Active enabling elements dimension
...
Active contextual classes dimension
...
...
9 Problem patterns
You can view problem patterns for both a dataset and for a record. The dataset id and record id fields each have a (secondary) link labelled “Issues”.
...
Clicking “Issues (Overview)”, next to the dataset id input field (A) , will open a problem viewer page for the whole dataset. Clicking “Issues (Record)” (B)will open a problem viewer page for an individual record.
9.1 Dataset / Overview
The problem pattern viewer for datasets shows all the problem types that occur within a given dataset.
...
A key is shown (P1, P2, P3 etc.) together with a list of records in which that problem pattern was found. The little arrows at the top-right corner may be used to navigate between the different problem patterns.
The record-references behave as (internal) links to the separate instance of the problem pattern viewer used for records (with the exception of the references for P1, as they are not displayable for individual records).
The problem pattern report can be downloaded using the “export as pdf” link.
The 8 problem patterns that are in use now are:
Key | Title | Description |
P1 | Systematic use of the same title. | Check across all records if there are any duplicate titles, ignoring letter (upper or lower) case. |
P2 | Equal title and description fields. | Check whether there is a title - description pair for which the values are equal, ignoring letter (upper or lower) case. |
P3 | Near-Identical title and description fields. | Determine whether there is a title - description pair for which the values are too similar (or if one contains the other). We do this ignoring the letter case. |
P5 | Unrecognisable title. | Apply heuristics to determine whether a title is not human-readable. We check whether there are at most 5 characters that are not either alphanumeric or simple spaces. We also check whether the value fully contains a dc:identifier value. |
P6 | Non-meaningful title. | Check whether the record has a title of 2 characters or less as a rough heuristic of whether a title is meaningful. |
P7 | Missing description fields. | Check whether the record is lacking a description (or only has empty descriptions). |
P9 | Very short description. | Check whether the record has a description of 50 characters or less. |
P12 | Extremely long titles. | Check whether the record has a title of more than 70 characters. |
Info |
---|
You can see that the numbering of the problem patterns is not consecutive. There are more problem patterns identified than in use at the moment. The number of problem patterns might change in the future. |
Click on the title of a specific problem pattern to see a description.
...
9.2 Record
The problem pattern viewer for records shows all the types of problem patterns that occur within a single record.
...
Note that two of the page indicators in the image above show the same icon - one for each instance of the problem pattern viewer.
If you click on the “</>” button to the right of the problem pattern viewer, a panel expands that provides access to download links for the record.
...
...
10 Tier Zero Records
You will be warned if your dataset contains any records that have a “tier zero” rating, either for the content tier or the metadata tier in the track tab of the dataset processing page.
...
One or two indicators will be shown on the right side of the screen whenever a “tier zero” record was detected.
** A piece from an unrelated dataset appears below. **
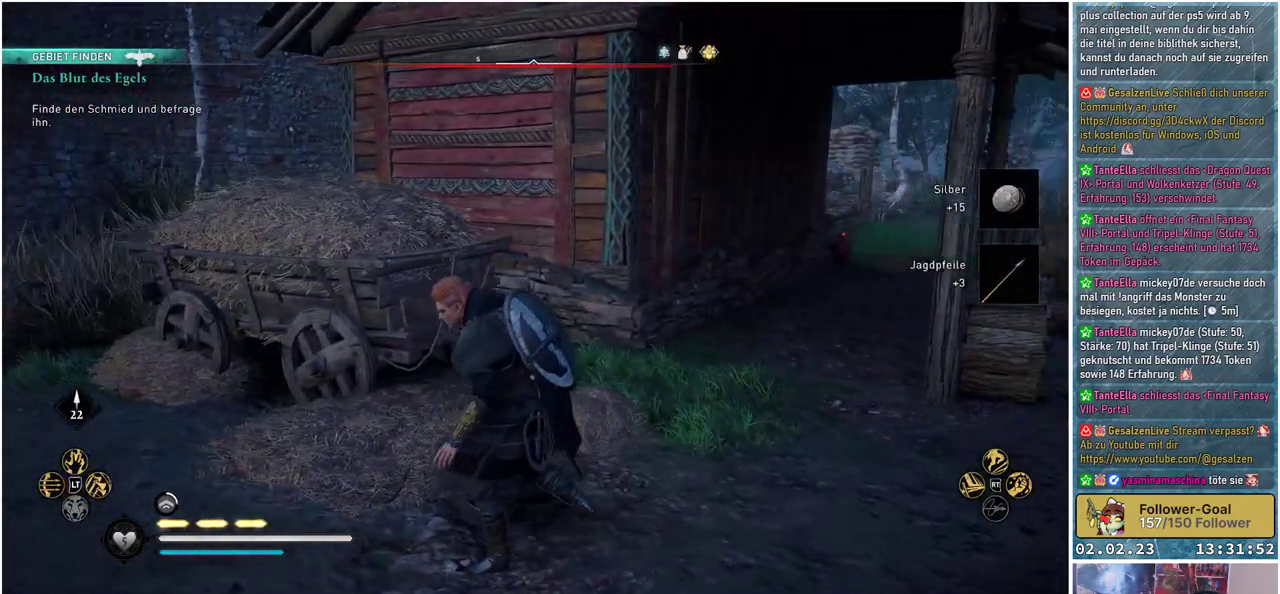
{"buttons": [], "left_stick": "up-right", "right_stick": "center", "events": [[117, "right_stick", "center"]]}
The first is for records with content tier zero (the orb with stars), the second for records with metadata tier zero (the orb with a gauge). Only one may appear, or both, as appropriate.
...
Click the warning indicators to see the tier-zero warning panel. This panel will show links to at most 10 sample records that were detected as having content or media tier 0.
...
These links open the Record Report (see above) for the clicked record, opening the relevant subsection of the report according to whether the tier zero warning pertained to the content-tier or the metadata-tier. The small yellow triangular warning icons will be visible until the warnings have been reviewed. Only one warning is present in the image above, because the content tier zero records have already been viewed.
...
11 Troubleshooting
Dataset not found
...
Every two weeks the sandbox is emptied. It is highly possible that the dataset has been removed because of this.